● Short task
Edit the items starting with the line with "text 2. Lietuvos" and going on through the line with "text KETVIRTASIS SKIRSNIS", putting "bendrovės" wherever "įstaigos" appears and leaving everything else unchanged. Give back only those lines.

Bounding box entries:

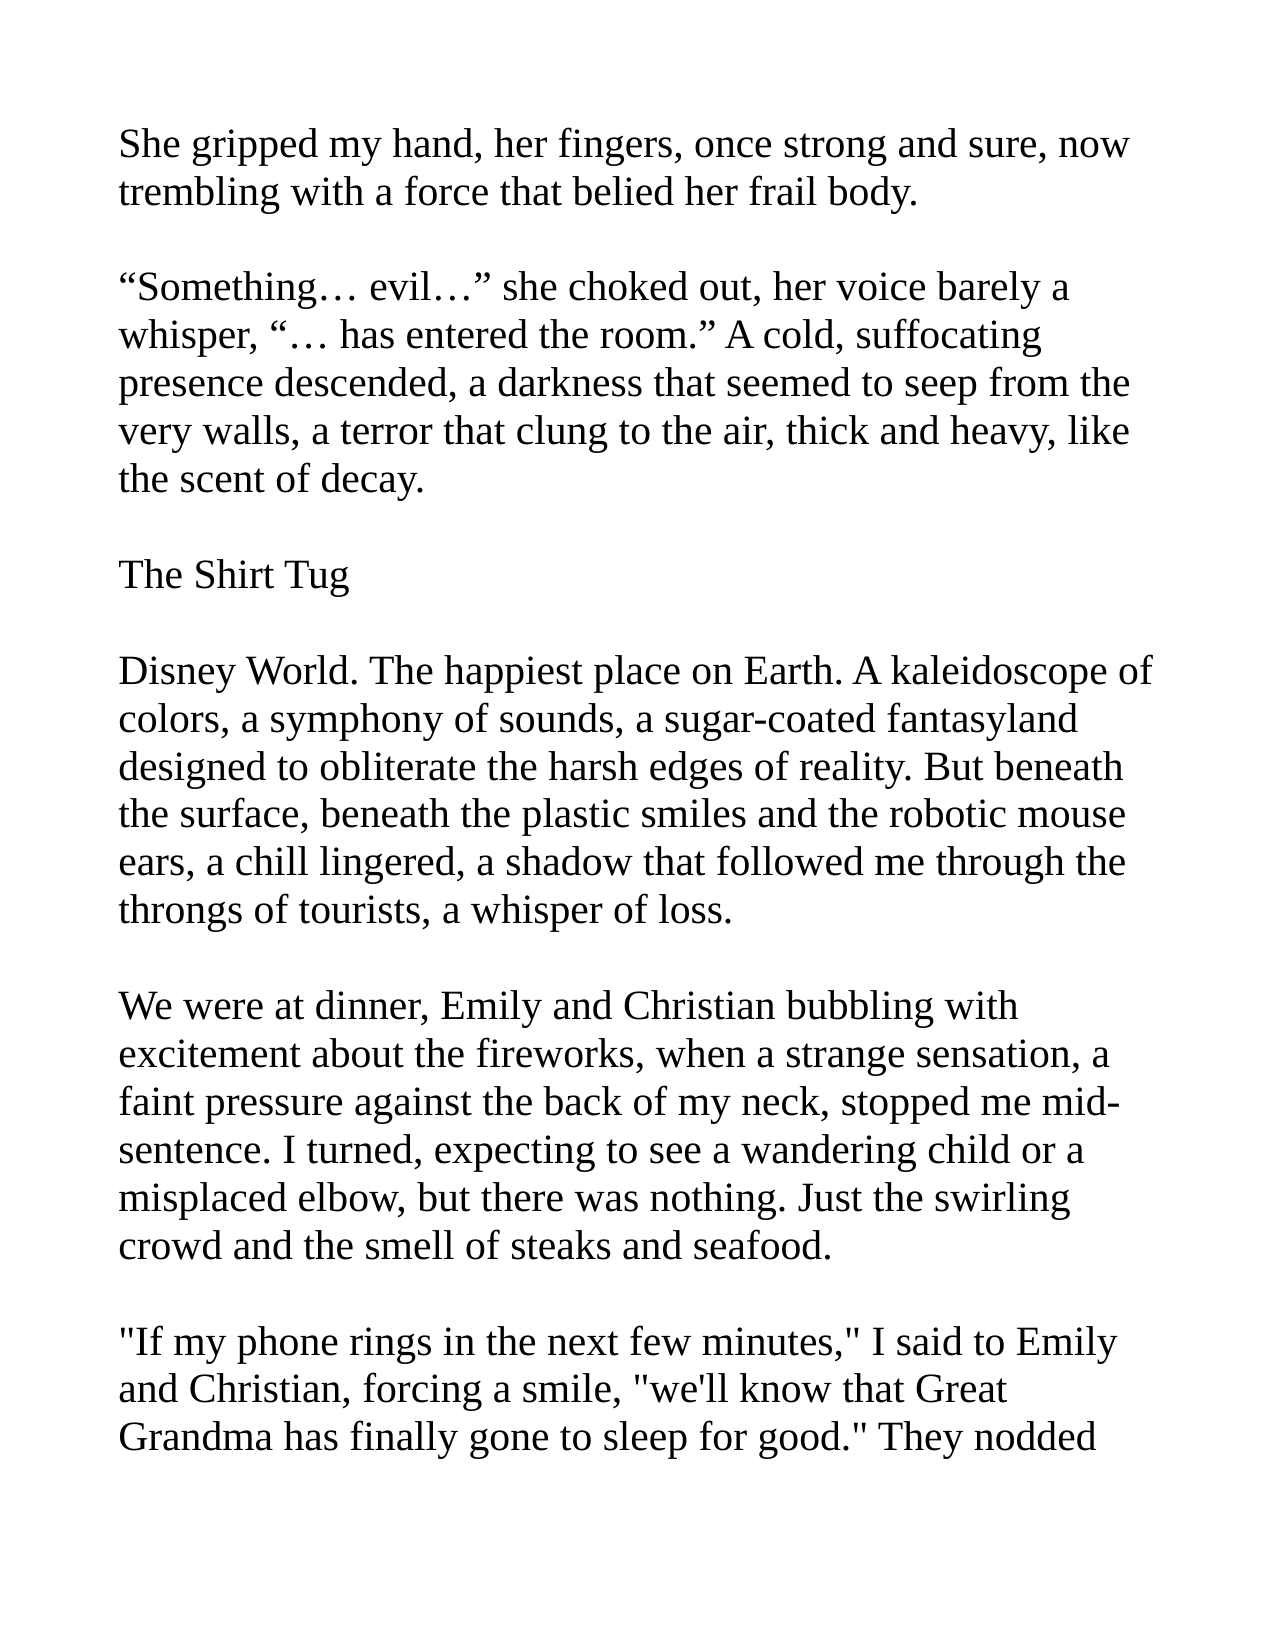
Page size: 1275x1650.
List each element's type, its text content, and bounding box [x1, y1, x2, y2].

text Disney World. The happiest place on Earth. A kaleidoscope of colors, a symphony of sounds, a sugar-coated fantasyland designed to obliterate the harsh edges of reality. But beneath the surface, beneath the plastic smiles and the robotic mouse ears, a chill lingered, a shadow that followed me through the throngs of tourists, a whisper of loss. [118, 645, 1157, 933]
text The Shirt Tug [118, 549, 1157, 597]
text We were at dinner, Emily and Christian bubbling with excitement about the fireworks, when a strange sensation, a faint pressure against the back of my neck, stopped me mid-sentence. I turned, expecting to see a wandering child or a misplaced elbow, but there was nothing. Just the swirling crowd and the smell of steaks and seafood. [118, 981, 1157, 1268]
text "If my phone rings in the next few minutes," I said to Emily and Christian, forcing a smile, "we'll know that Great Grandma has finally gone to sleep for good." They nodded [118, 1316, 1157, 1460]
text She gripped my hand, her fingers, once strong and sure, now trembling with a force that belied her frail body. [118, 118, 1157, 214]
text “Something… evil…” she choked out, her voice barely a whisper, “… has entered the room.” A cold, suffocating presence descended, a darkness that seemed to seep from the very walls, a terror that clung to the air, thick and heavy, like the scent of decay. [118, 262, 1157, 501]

...

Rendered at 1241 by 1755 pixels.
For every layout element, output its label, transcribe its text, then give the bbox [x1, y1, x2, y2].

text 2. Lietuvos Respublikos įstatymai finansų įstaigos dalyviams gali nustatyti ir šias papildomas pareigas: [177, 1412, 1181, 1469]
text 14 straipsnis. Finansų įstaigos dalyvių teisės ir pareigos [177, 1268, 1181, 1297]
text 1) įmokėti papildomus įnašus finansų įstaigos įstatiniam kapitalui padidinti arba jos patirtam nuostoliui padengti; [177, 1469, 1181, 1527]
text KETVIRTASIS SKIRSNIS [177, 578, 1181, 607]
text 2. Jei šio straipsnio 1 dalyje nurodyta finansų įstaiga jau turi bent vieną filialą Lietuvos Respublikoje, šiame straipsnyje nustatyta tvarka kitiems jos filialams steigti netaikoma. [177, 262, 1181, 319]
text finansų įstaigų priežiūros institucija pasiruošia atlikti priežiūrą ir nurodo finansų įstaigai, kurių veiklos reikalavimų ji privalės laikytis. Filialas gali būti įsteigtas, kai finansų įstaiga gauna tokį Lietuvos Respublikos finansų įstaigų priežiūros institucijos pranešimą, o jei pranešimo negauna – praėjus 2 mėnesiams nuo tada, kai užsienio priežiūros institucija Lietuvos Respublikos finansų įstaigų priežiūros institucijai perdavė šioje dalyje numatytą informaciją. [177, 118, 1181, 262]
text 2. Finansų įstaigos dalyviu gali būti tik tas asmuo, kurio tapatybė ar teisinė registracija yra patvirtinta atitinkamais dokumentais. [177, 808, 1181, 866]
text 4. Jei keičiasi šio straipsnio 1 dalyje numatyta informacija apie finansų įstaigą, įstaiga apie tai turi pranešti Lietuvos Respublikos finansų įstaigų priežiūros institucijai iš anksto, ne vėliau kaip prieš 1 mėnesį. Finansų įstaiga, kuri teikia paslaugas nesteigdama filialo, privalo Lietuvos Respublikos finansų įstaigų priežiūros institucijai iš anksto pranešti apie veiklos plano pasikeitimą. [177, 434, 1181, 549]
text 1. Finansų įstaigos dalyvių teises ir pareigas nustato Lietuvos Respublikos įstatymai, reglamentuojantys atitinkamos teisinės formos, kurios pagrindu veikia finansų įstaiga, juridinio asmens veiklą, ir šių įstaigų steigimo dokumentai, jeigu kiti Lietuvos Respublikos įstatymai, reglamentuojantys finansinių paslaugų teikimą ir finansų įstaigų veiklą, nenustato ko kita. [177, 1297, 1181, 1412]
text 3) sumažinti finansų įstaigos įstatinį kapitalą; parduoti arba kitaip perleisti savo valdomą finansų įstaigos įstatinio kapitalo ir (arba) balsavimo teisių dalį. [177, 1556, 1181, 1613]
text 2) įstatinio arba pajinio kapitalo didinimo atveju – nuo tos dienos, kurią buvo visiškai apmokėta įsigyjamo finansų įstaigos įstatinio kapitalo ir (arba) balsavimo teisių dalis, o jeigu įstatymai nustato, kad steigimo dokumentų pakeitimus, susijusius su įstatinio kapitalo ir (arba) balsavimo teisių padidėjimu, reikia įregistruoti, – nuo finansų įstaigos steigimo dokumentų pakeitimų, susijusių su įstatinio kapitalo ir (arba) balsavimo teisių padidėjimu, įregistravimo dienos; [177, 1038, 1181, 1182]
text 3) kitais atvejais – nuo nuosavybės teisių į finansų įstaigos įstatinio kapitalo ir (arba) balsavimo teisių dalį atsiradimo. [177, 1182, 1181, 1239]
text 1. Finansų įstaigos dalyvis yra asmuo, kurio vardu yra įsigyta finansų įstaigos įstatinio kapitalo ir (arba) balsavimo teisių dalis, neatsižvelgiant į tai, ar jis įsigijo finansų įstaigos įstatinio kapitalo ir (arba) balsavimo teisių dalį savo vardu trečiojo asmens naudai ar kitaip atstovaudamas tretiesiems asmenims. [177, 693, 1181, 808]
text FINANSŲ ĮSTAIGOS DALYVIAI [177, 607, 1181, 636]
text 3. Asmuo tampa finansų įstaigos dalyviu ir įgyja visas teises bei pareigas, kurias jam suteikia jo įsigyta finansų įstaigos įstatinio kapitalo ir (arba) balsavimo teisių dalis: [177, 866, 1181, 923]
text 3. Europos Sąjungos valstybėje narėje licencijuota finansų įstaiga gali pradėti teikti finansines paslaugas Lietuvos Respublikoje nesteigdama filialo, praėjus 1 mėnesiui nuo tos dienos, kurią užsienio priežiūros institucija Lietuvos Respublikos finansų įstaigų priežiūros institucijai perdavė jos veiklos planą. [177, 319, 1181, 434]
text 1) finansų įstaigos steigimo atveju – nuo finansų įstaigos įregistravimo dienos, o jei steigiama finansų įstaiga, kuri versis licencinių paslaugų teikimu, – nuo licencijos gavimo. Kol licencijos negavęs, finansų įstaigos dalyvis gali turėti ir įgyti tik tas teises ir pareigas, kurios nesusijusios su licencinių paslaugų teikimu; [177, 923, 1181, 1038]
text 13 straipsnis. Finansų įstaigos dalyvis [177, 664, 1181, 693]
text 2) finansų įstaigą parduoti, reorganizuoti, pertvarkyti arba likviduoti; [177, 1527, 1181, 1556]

● Task output
text 2. Lietuvos Respublikos įstatymai finansų bendrovės dalyviams gali nustatyti ir šias papildomas pareigas: [177, 1412, 1181, 1469]
text 14 straipsnis. Finansų bendrovės dalyvių teisės ir pareigos [177, 1268, 1181, 1297]
text 1) įmokėti papildomus įnašus finansų bendrovės įstatiniam kapitalui padidinti arba jos patirtam nuostoliui padengti; [177, 1469, 1181, 1527]
text KETVIRTASIS SKIRSNIS [177, 578, 1181, 607]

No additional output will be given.